→ **EXTRACT TO READ**:
════════════════════
As remedy, USPS must provide the requested information and post notices at its Grand Rapids facilities.
Significant Cases Cited
NLRB v. Acme Industrial Co., 385 U.S. 432 (1967): Established employers must provide information needed by unions for proper performance of duties.
Piedmont Gardens, 362 NLRB 1135 (2015): Held witness statements are not automatically exempt from disclosure.
FCA US LLC, 371 NLRB No. 32 (2021): Outlined balancing test for confidentiality interests against union's need for information.
Holiday Inn on the Bay, 317 NLRB 479 (1995): Information about supervisory personnel can be relevant to processing grievances.
NLRB v. U.S. Postal Service, 888 F.2d 1568 (11th Cir. 1989): Information about supervisors' discipline can be relevant when same standards apply to unit employees.
UPMC Magee-Womens Hospital, 06-RC-366344 (Regional Election Decision)
In this case, SEIU Healthcare Pennsylvania filed a petition seeking to represent registered nurses (RNs) at UPMC Magee-Womens Hospital in Pittsburgh. The key dispute was whether RNs who serve as rotating Charge Nurses should be excluded from the bargaining unit as statutory supervisors under the National Labor Relations Act.
════════════════════
→ **EXERCISE**: Copy the labor case summary from "FCA US LLC, 371" up to and including "to unit employees.", substituting "complaints" for "grievances". The material below has no connection to the text above.

→ **Images with bounding boxes**:
════════════════════
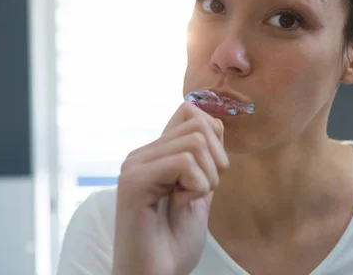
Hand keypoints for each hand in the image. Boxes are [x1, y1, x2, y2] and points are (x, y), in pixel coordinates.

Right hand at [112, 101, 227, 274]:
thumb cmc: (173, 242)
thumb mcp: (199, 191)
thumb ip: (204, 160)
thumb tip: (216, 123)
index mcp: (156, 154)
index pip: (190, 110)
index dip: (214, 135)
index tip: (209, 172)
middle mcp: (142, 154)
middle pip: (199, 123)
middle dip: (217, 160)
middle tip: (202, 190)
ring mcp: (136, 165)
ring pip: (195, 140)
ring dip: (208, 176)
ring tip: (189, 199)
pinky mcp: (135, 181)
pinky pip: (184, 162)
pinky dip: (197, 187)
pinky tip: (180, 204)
════════════════════
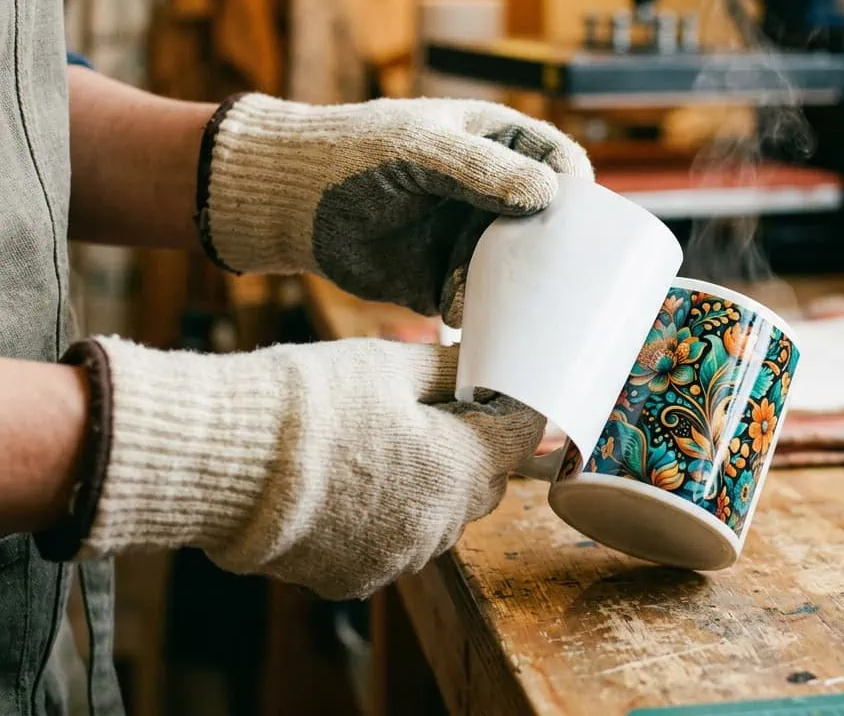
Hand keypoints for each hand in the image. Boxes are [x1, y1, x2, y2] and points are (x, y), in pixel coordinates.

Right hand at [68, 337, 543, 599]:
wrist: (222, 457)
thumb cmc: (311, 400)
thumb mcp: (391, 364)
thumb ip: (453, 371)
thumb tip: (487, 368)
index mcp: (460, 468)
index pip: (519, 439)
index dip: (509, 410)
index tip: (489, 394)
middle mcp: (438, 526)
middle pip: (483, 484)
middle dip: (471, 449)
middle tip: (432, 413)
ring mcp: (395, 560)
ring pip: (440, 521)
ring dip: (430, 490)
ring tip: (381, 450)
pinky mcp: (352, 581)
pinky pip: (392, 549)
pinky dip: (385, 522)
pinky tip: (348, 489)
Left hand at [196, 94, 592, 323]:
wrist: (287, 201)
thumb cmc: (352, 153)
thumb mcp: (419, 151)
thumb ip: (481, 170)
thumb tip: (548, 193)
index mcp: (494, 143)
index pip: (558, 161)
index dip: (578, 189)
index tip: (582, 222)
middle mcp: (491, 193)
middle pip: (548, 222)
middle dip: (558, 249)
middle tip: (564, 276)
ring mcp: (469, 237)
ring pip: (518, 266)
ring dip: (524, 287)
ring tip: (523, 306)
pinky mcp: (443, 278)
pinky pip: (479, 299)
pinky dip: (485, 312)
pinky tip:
════════════════════
→ **RESULT FOR THIS TASK**:
FCA US LLC, 371 NLRB No. 32 (2021): Outlined balancing test for confidentiality interests against union's need for information.
Holiday Inn on the Bay, 317 NLRB 479 (1995): Information about supervisory personnel can be relevant to processing complaints.
NLRB v. U.S. Postal Service, 888 F.2d 1568 (11th Cir. 1989): Information about supervisors' discipline can be relevant when same standards apply to unit employees.